How about your ptq predict performs ?
I tried this with ViTb and convnext, I setup a convnext pipeline in this notebook https://drive.google.com/file/d/1LTfJsAcTgJ3Rb8BXiAuC66OD-_9zEWSy/view?usp=drive_link
This is actually using PTQ. Int8 does not seem to give any boosts in performance over fp16 and in some cases causes a slight slowdown.
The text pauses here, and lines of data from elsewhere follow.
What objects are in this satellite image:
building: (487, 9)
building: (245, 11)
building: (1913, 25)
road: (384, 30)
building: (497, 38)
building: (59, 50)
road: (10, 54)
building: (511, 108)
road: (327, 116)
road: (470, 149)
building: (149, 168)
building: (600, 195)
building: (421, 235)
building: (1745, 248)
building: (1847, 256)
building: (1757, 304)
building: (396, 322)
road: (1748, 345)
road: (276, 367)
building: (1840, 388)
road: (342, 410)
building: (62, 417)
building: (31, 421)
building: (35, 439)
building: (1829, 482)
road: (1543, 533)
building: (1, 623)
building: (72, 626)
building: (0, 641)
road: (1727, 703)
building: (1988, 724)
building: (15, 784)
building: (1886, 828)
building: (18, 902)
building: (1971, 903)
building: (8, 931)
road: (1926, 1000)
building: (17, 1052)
I tried a few more things, using onnx opset 17 to convert to onnx allowed for using a fused node for Layernorm but even with qdq before conv operation, before GELU activation and before Layernorm in my graph I still get much slower speed than fp16.
Before:
After:
Hello, I appreciate the help you do for the community to answer all the issues on the thread, could you please have a look at this ?
No valid tactics for finetuned_convnext.convnext.stages.0.blocks.0.mlp.fc1.weight + [/finetuned_convnext/convnext/stages/stages.0/blocks/blocks.0/mlp/fc1/weight_quantizer/QuantizeLinear](https://vscode-remote+ssh-002dremote-002bcompute-005fnode.vscode-resource.vscode-cdn.net/finetuned_convnext/convnext/stages/stages.0/blocks/blocks.0/mlp/fc1/weight_quantizer/QuantizeLinear) + [/finetuned_convnext/convnext/stages/stages.0/blocks/blocks.0/mlp/fc1/Conv](https://vscode-remote+ssh-002dremote-002bcompute-005fnode.vscode-resource.vscode-cdn.net/finetuned_convnext/convnext/stages/stages.0/blocks/blocks.0/mlp/fc1/Conv) + PWN(PWN(PWN(PWN(PWN(PWN(PWN(/finetuned_convnext/convnext/stages/stages.0/blocks/blocks.0/mlp/act/Mul,
I keep getting this when using mtq.INT8_DEFAULT_CFG. Does it mean tensorRT does not support fusing layer norm with conv and gelu activation? Still haven't been able to find the slowdown.
Are you still facing this problem? For faster triage are you able to provide your fp16 and int8 models?
Closing due to inactive. Please feel free to reopen!